Top of Extracted data

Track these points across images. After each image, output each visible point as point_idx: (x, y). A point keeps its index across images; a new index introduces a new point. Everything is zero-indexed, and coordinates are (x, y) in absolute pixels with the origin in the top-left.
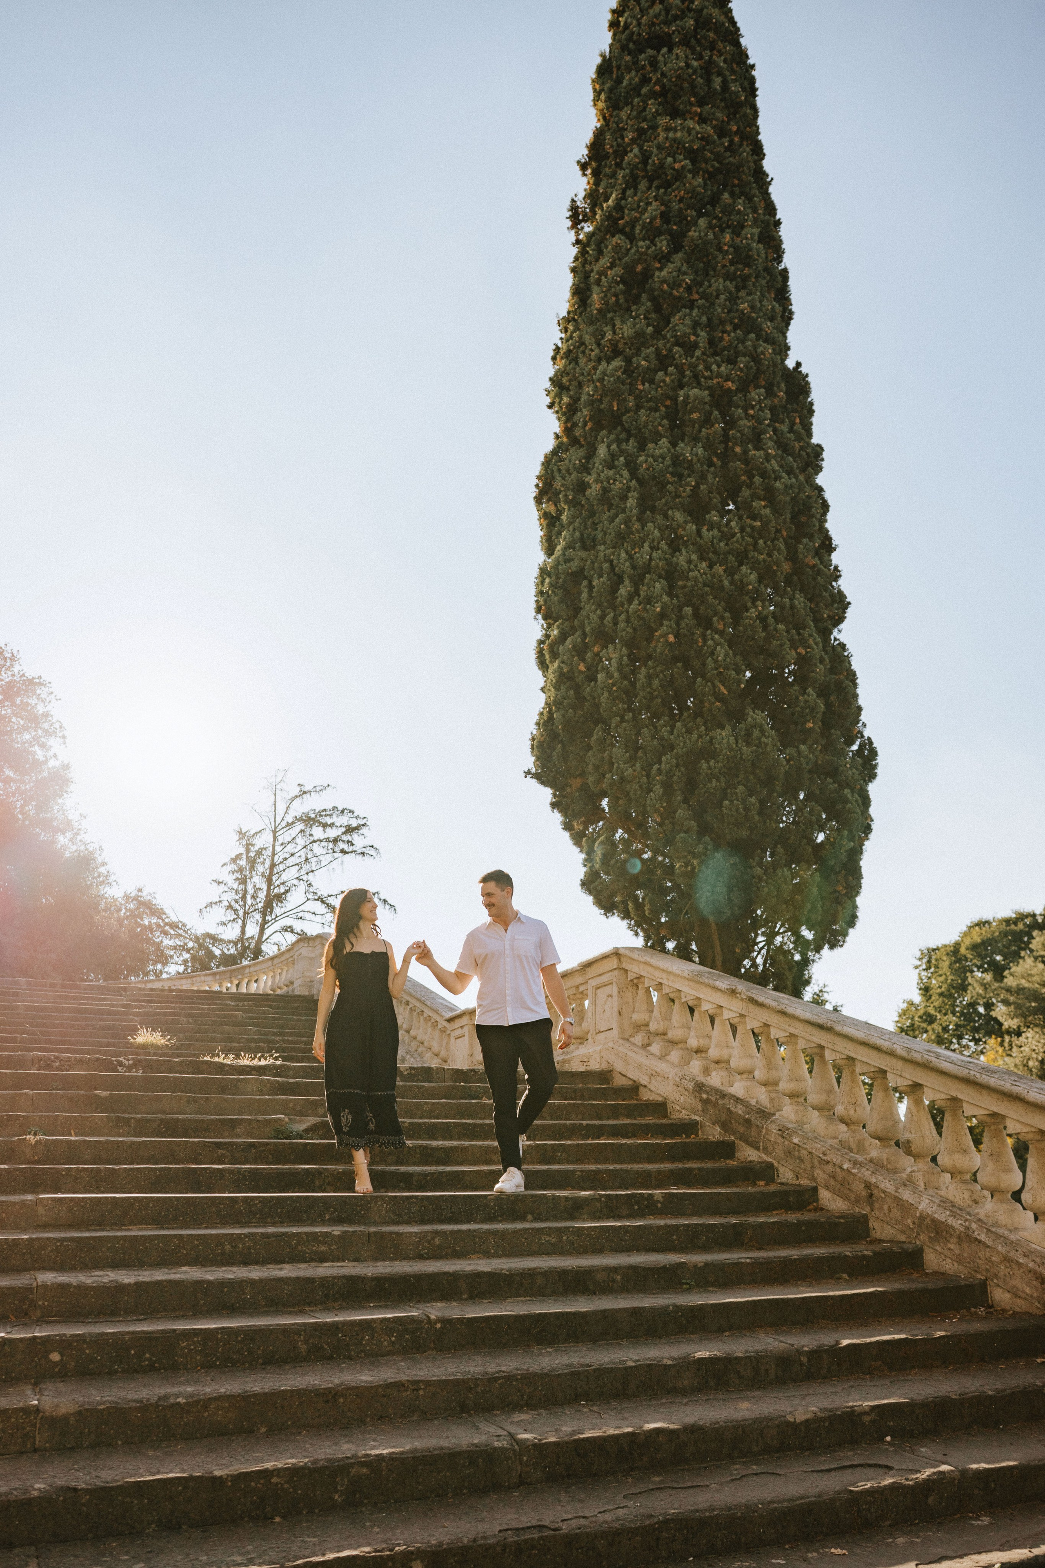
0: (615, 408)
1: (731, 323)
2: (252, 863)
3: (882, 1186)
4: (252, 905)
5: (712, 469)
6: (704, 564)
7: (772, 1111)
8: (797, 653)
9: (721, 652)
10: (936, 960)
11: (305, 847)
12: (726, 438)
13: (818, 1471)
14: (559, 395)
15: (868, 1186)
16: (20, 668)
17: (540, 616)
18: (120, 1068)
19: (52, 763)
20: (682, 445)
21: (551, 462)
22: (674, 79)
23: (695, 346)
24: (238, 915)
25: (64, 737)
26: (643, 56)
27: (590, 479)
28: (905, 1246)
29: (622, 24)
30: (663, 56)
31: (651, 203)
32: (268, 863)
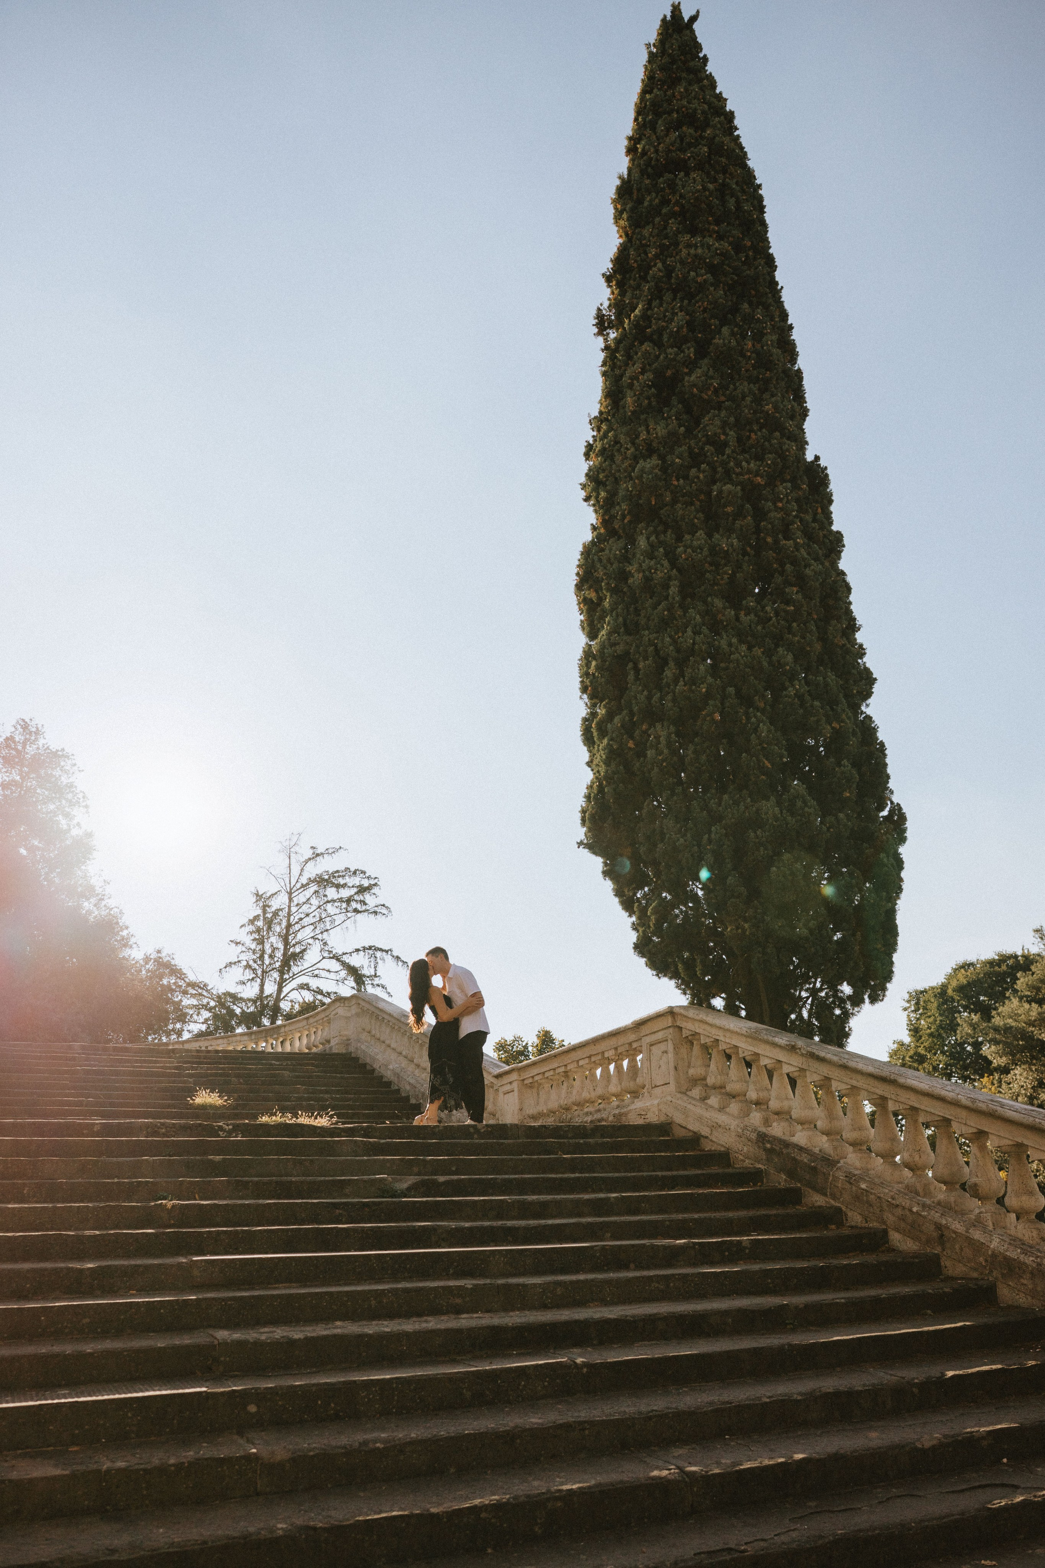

Bottom of Extracted data

* Task objective: Transcribe every line of the entries above word for word, omitting the pictures.

* Solution to this exercise:
Track these points across images. After each image, output each visible point as point_idx: (x, y). A point keeps its index across images; a new index introduces a new point. Everything is zero-indexed, and coordinates are (x, y) in absolute pixels with the origin in the top-left.
0: (615, 408)
1: (731, 323)
2: (252, 863)
3: (882, 1186)
4: (252, 905)
5: (712, 469)
6: (704, 564)
7: (772, 1111)
8: (797, 653)
9: (721, 652)
10: (936, 960)
11: (305, 847)
12: (726, 438)
13: (818, 1471)
14: (559, 395)
15: (868, 1186)
16: (20, 668)
17: (540, 616)
18: (120, 1068)
19: (52, 763)
20: (682, 445)
21: (551, 462)
22: (674, 79)
23: (695, 346)
24: (238, 915)
25: (64, 737)
26: (643, 56)
27: (590, 479)
28: (905, 1246)
29: (622, 24)
30: (663, 56)
31: (651, 203)
32: (268, 863)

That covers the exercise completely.